JSW Profits Up as Costs Plunge and Govt
Helps Keep Prices Up
The
fat profit margin recorded by JSW Steel has come into focus particularly when
the steel industry has been demanding extension of Minimum Import Price to
protect itself from cheap imports.
When MIP was introduced to cover 80 per cent of the
imports, it was expected that shipments will fall by at least 50 per cent.
However, imports have come down only by 26 per cent. A few variety of TMT bars
used in construction sector are being imported as alloy steel which is not
covered under MIP.
China’s steel prices have increased 67 per cent to $450
a tonne from $270 a tonne
in February when MIP was introduced in India. On the other hand steel prices in
India have gone up by only 12 per cent when one compares June quarter with
March quarter. In fact, prices in India are coming down since May due to weak demand
and onset of monsoon slowing infrastructure activities in the country.
Imports have not fallen as envisaged when MIP was
introduced and over 50 per cent of imports have come in below MIP. If you take
the current average of 6.5 lakh tonne of imports a
month, it works out to 7-8 million tonnes an annum.
This kind of imports will derail the domestic steel companies.

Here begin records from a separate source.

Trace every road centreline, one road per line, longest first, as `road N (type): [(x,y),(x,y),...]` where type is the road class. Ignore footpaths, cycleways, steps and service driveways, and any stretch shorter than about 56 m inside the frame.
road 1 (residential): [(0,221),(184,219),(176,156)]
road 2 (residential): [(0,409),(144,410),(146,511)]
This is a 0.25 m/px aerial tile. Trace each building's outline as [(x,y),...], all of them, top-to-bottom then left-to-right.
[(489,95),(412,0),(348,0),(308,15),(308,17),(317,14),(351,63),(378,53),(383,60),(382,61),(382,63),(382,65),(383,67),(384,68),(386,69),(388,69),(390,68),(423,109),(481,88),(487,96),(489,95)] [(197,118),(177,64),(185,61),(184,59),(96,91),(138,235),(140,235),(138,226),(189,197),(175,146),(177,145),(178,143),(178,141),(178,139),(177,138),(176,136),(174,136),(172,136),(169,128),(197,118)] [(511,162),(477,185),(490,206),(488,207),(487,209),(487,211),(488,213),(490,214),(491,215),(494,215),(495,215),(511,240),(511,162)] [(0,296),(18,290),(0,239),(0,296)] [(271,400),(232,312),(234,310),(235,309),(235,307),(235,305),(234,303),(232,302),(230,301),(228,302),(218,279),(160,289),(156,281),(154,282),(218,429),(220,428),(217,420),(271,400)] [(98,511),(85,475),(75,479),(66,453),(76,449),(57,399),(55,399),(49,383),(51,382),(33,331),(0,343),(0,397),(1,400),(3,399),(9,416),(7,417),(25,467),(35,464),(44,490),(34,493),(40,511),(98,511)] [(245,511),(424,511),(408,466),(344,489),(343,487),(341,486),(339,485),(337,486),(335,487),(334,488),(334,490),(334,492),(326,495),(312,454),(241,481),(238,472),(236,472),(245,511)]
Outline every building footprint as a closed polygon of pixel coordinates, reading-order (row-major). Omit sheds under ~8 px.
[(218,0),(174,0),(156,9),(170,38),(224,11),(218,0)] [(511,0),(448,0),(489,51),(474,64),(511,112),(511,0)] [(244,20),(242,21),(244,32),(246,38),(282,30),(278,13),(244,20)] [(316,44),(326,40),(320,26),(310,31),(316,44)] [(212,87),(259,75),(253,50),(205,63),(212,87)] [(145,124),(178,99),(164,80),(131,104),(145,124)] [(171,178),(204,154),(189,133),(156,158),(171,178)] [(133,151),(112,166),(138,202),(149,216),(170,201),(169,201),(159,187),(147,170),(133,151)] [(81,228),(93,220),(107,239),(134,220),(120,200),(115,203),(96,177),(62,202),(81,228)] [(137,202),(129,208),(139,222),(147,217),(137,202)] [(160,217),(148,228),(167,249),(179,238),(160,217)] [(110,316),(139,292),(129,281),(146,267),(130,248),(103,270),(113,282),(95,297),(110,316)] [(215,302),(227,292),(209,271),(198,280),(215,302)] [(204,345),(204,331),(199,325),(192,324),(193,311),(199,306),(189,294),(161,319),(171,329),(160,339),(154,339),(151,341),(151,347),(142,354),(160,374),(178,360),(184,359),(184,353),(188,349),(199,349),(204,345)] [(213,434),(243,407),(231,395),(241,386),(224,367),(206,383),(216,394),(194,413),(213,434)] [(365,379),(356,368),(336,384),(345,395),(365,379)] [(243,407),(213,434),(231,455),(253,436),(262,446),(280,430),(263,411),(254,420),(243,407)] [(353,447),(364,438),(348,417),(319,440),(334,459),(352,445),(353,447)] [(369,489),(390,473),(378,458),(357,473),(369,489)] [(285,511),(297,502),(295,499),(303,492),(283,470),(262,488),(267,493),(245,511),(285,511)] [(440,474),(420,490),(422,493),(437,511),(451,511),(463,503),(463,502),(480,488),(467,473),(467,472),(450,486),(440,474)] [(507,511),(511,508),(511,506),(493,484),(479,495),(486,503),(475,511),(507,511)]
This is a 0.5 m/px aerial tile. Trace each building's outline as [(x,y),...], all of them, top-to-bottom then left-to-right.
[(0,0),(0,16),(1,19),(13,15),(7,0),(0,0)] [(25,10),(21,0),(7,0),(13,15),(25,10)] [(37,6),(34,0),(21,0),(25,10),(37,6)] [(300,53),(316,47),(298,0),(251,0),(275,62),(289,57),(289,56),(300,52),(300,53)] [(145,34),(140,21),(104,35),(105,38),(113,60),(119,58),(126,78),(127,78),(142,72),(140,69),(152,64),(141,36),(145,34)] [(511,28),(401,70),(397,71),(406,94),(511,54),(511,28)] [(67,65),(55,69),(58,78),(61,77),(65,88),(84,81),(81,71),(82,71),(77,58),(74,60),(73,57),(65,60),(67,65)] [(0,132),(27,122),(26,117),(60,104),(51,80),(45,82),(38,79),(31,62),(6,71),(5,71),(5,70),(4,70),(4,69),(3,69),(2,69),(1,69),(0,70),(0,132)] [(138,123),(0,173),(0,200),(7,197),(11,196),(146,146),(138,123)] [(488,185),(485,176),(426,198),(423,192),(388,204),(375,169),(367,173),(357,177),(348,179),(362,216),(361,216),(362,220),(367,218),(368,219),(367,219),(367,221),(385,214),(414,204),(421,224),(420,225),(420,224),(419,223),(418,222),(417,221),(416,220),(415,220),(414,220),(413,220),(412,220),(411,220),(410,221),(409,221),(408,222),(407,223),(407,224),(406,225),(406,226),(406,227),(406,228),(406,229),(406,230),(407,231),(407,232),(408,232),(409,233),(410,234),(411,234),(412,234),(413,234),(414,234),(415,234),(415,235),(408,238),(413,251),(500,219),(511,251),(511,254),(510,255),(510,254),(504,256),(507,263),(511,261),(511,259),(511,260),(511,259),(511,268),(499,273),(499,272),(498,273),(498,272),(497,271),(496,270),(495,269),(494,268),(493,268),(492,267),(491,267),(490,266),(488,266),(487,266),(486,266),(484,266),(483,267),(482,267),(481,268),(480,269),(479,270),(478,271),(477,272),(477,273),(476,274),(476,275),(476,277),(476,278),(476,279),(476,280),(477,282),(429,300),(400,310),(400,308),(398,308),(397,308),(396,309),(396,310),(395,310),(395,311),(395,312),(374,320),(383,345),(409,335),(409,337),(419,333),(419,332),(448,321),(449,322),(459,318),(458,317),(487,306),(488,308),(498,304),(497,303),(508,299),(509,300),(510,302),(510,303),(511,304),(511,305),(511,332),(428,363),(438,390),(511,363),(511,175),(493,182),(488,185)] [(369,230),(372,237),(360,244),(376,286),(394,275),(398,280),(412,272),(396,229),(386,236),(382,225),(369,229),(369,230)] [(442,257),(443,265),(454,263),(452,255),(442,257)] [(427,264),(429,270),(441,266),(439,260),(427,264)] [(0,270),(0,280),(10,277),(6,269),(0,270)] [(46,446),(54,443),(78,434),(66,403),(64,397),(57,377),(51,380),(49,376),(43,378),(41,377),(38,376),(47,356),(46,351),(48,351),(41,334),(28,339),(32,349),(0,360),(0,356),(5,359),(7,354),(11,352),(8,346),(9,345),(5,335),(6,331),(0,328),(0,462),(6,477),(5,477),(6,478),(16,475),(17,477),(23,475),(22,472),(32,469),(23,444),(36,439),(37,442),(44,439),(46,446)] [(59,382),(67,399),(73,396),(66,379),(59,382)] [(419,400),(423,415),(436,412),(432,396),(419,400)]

It is true that our Ebitda
and net profit has gone up when compared to last year, but if you compare
sequentially our sales realisations are up by just
one per cent. The main drivers for profitability are 12 per cent fall in cost
and higher volumes.
Automobile companies have managed to increase prices
even as steel prices fell between May-June. This is because auto sales were
going up. So to blame it all on steel is not correct.